Question

how many even numbers less than 1000 can be formed by using the digits 2,4,3 and 5 if repetition to the digits is allowed​

Answer 1

Answer:

Step-by-step explanation:

Answer 2

Concept:

If the selection consists of potentially nondistinct components (allowing repetitions), and the sequence in which the elements are selected counts, each element can be selected in different ways, regardless of the prior element selected.

Given:

The digits are 2, 4, 3, and 5.

Find:

How many even numbers less than 1000 can be formed by using the digits 2,4,3 and 5 if repetition to the digits is allowed​.

Solution:

The numbers that are less than 1000 that can be formed are of 1, 2 and 3 digits.
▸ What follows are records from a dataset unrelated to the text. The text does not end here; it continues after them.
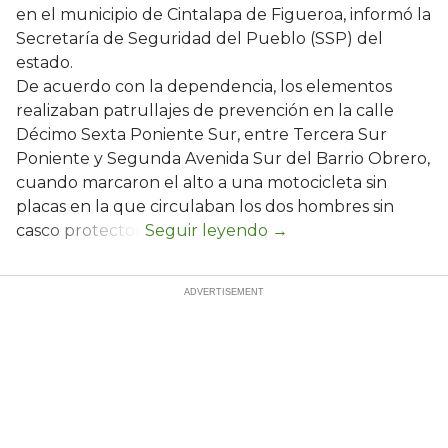
en el municipio de Cintalapa de Figueroa, informó la
Secretaría de Seguridad del Pueblo (SSP) del
estado.
De acuerdo con la dependencia, los elementos
realizaban patrullajes de prevención en la calle
Décimo Sexta Poniente Sur, entre Tercera Sur
Poniente y Segunda Avenida Sur del Barrio Obrero,
cuando marcaron el alto a una motocicleta sin
placas en la que circulaban los dos hombres sin
casco protector.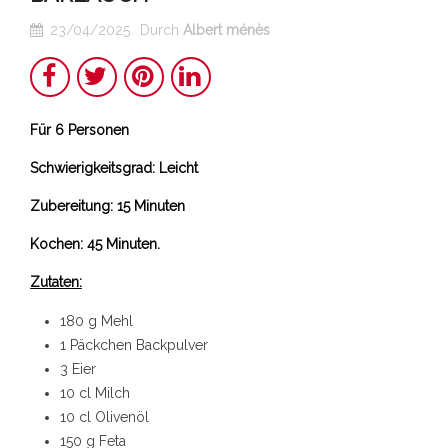
23/04/2025
Durch
Albert ménès
Teilen
Twitter
Pinterest
LinkedIn
Für 6 Personen
Schwierigkeitsgrad: Leicht
Zubereitung: 15 Minuten
Kochen: 45 Minuten.
Zutaten:
180 g Mehl
1 Päckchen Backpulver
3 Eier
10 cl Milch
10 cl Olivenöl
150 g Feta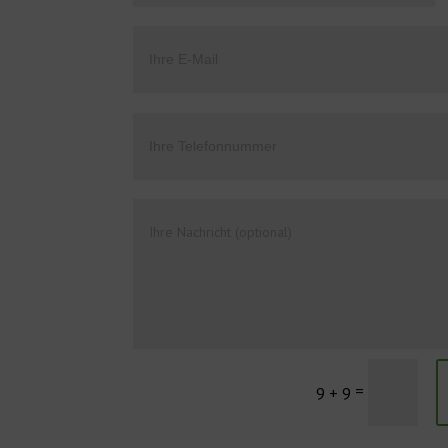
=
9 + 9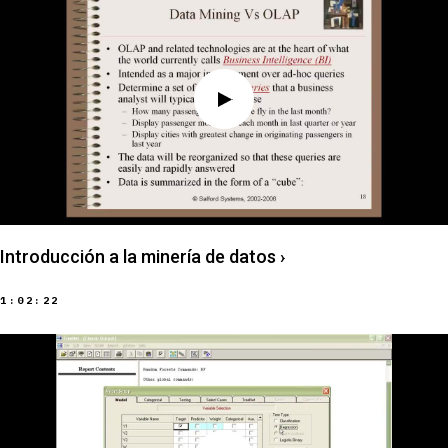
Introducción a la minería de datos
›
1:02:22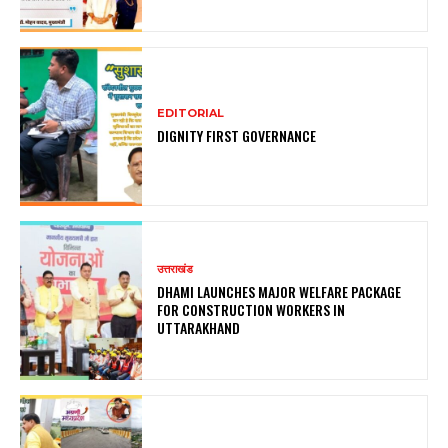
EDITORIAL
DIGNITY FIRST GOVERNANCE
उत्तराखंड
DHAMI LAUNCHES MAJOR WELFARE PACKAGE
FOR CONSTRUCTION WORKERS IN
UTTARAKHAND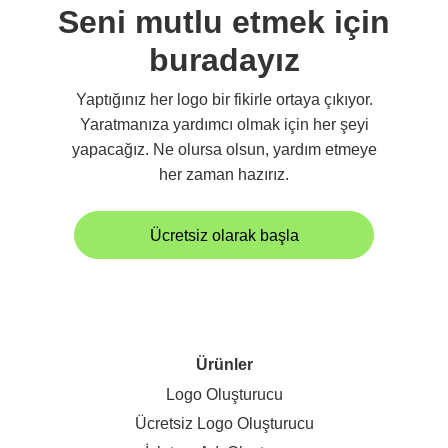
Seni mutlu etmek için
buradayız
Yaptığınız her logo bir fikirle ortaya çıkıyor.
Yaratmanıza yardımcı olmak için her şeyi
yapacağız. Ne olursa olsun, yardım etmeye
her zaman hazırız.
Ücretsiz olarak başla
Ürünler
Logo Oluşturucu
Ücretsiz Logo Oluşturucu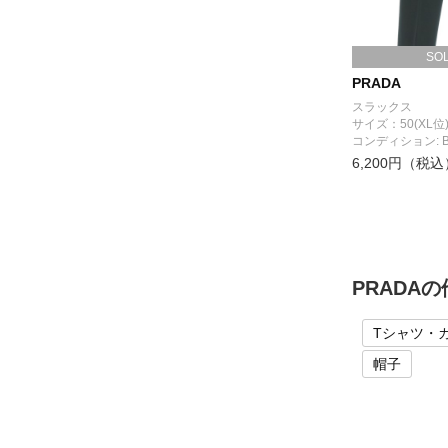
SO
PRADA
スラックス
サイズ：50(XL位
コンディション: 
6,200円（税込
PRADA
Tシャツ・
帽子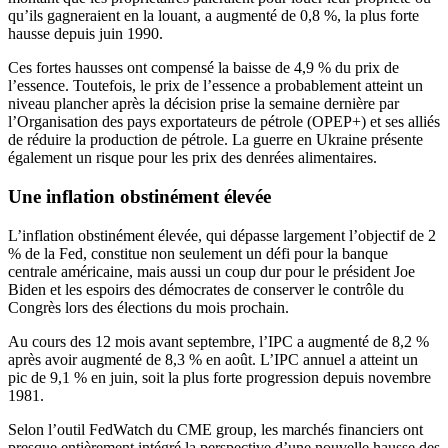
qu’ils gagneraient en la louant, a augmenté de 0,8 %, la plus forte
hausse depuis juin 1990.
Ces fortes hausses ont compensé la baisse de 4,9 % du prix de
l’essence. Toutefois, le prix de l’essence a probablement atteint un
niveau plancher après la décision prise la semaine dernière par
l’Organisation des pays exportateurs de pétrole (OPEP+) et ses alliés
de réduire la production de pétrole. La guerre en Ukraine présente
également un risque pour les prix des denrées alimentaires.
Une inflation obstinément élevée
L’inflation obstinément élevée, qui dépasse largement l’objectif de 2
% de la Fed, constitue non seulement un défi pour la banque
centrale américaine, mais aussi un coup dur pour le président Joe
Biden et les espoirs des démocrates de conserver le contrôle du
Congrès lors des élections du mois prochain.
Au cours des 12 mois avant septembre, l’IPC a augmenté de 8,2 %
après avoir augmenté de 8,3 % en août. L’IPC annuel a atteint un
pic de 9,1 % en juin, soit la plus forte progression depuis novembre
1981.
Selon l’outil FedWatch du CME group, les marchés financiers ont
presque entièrement intégré la perspective d’une nouvelle hausse des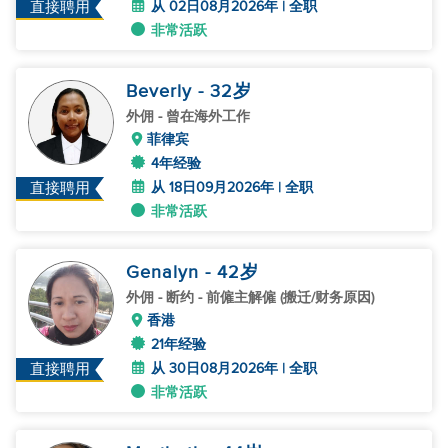
从 02日08月2026年 | 全职
直接聘用
非常活跃
Beverly
- 32
岁
外佣
- 曾在海外工作
菲律宾
4年经验
从 18日09月2026年 | 全职
直接聘用
非常活跃
Genalyn
- 42
岁
外佣
- 断约 - 前僱主解僱 (搬迁/财务原因)
香港
21年经验
从 30日08月2026年 | 全职
直接聘用
非常活跃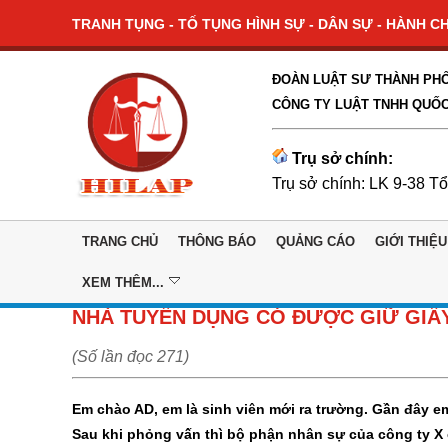
TRANH TỤNG - TỐ TỤNG HÌNH SỰ - DÂN SỰ - HÀNH CHÍ
ĐOÀN LUẬT SƯ THÀNH PHỐ
CÔNG TY LUẬT TNHH QUỐC
Trụ sở chính:
Trụ sở chính: LK 9-38 T
TRANG CHỦ
THÔNG BÁO
QUẢNG CÁO
GIỚI THIỆU
XEM THÊM...
NHÀ TUYỂN DỤNG CÓ ĐƯỢC GIỮ GIẤ
(Số lần đọc 271)
Em chào AD, em là sinh viên mới ra trường. Gần đây e
Sau khi phỏng vấn thì bộ phận nhân sự của công ty X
For even number the one's place can have the values 2 and 4 from the given numbers.

1 digit numbers:

These numbers will just have ones place.

∴ The numbers will be 2 and 4 only.

Total 1 digit even numbers possible = 2.

2 digits numbers:

These numbers will have ones and tens place.

Number of ways to fill ones place = 2

(∵ only 2 and 4 can be placed.)

Number of ways to fill tens place = 4

(∵ Repition is allowed.)

Total 2 digits even number possible $=4*2=8.$

3 digits numbers:

These numbers will have ones, tens and hundreds place.

Number of ways to fill ones place = 2

(∵ only 2 and 4 can be placed.)

Number of ways to fill tens place = 4

Number of ways to fill hundreds place = 4

(∵ Repition is allowed.)

Total 3 digits even number possible $=4*4*2=32.$

Total even numbers $< 1000=2+8+32=42.$

Hence 42 even numbers less than 1000 can be formed by using the digits 2,4,3 and 5 if repetition to the digits is allowed​.